____ Task inputs

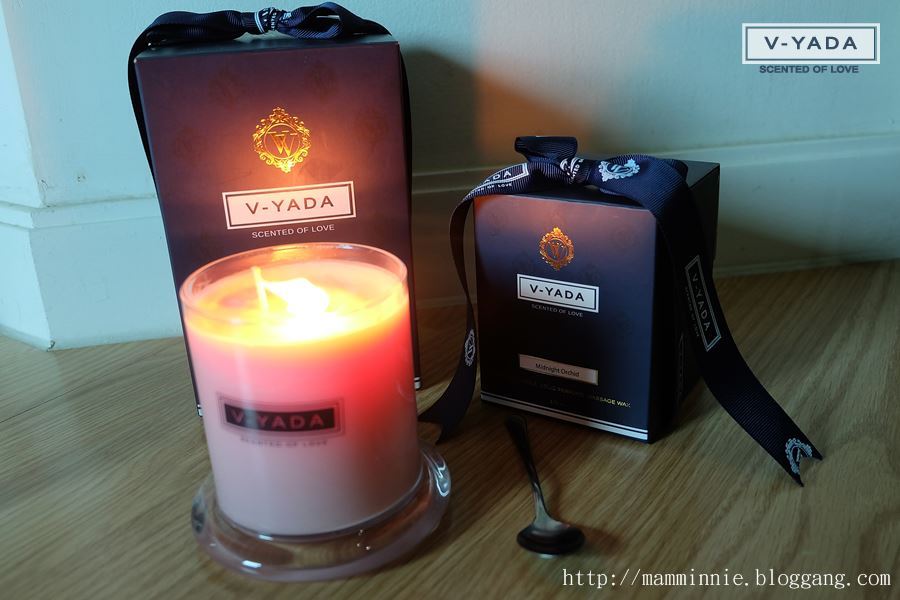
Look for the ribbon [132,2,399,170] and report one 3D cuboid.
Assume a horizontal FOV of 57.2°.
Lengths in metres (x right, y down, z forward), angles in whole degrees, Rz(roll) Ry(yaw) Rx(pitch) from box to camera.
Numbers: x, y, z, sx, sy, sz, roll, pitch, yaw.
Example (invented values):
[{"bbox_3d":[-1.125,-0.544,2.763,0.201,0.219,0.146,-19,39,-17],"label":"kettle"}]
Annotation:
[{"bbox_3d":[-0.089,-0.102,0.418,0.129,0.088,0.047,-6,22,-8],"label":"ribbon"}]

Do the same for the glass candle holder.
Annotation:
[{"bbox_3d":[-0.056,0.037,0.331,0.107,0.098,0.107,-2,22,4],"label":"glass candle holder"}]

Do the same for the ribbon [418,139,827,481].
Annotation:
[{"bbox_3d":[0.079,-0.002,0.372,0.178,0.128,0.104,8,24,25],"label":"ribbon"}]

________
____ Task inputs

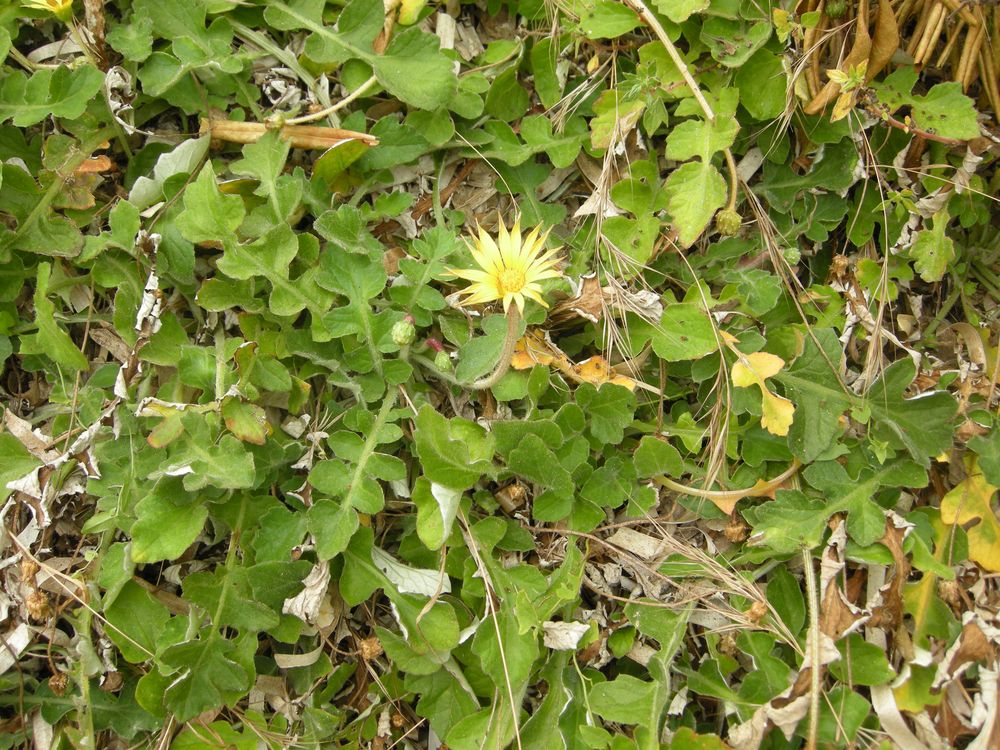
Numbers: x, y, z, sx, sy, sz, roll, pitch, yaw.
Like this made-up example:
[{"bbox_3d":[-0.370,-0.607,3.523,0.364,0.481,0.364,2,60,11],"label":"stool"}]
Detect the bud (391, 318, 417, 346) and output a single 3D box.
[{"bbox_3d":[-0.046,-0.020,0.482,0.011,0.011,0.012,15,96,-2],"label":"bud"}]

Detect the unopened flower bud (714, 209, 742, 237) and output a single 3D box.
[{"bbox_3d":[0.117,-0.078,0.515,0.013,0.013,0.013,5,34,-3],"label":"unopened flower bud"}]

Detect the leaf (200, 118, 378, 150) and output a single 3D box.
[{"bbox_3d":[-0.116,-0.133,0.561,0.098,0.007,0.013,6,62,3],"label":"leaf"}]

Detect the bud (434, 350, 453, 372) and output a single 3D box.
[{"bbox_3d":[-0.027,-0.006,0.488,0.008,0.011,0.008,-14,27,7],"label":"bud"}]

________
____ Task inputs

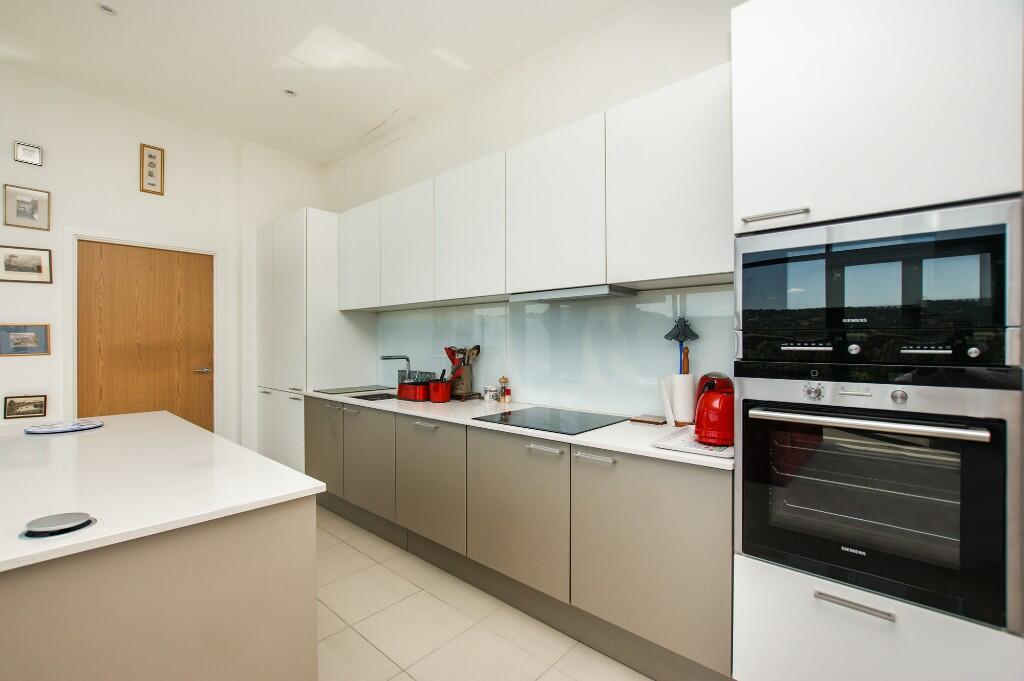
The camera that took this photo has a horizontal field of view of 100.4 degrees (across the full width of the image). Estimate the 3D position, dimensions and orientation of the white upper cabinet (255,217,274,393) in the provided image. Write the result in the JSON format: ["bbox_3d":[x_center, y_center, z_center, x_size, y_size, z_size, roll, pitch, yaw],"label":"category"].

________

From the data above, copy out every line that contains the string "holder", matching case exactly.

Do the same for the glass candle holder.
[{"bbox_3d":[-0.056,0.037,0.331,0.107,0.098,0.107,-2,22,4],"label":"glass candle holder"}]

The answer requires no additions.